- Task instructions: Would you reproduce every record exactly, leaving out the pictures?

Provided information START

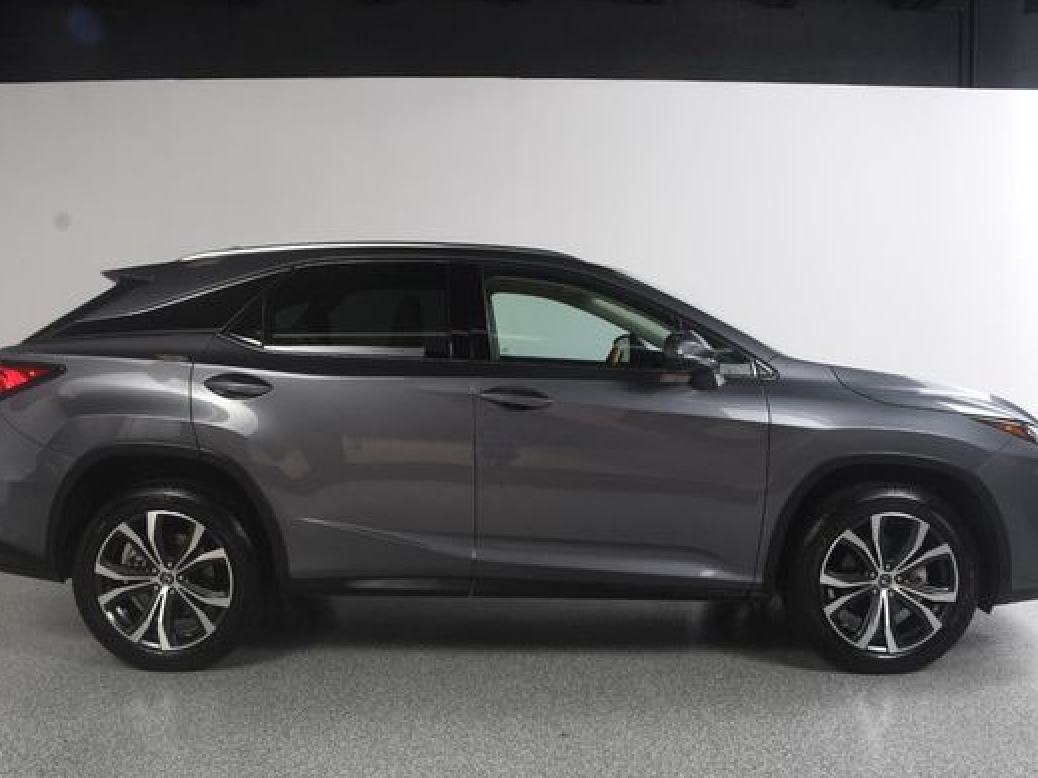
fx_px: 959
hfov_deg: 56.8
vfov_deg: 44.1
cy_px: 412
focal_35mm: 32
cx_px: 500
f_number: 9
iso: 100
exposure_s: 1/160
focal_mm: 18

Provided information END

- Result for this task:
fx_px: 959
hfov_deg: 56.8
vfov_deg: 44.1
cy_px: 412
focal_35mm: 32
cx_px: 500
f_number: 9
iso: 100
exposure_s: 1/160
focal_mm: 18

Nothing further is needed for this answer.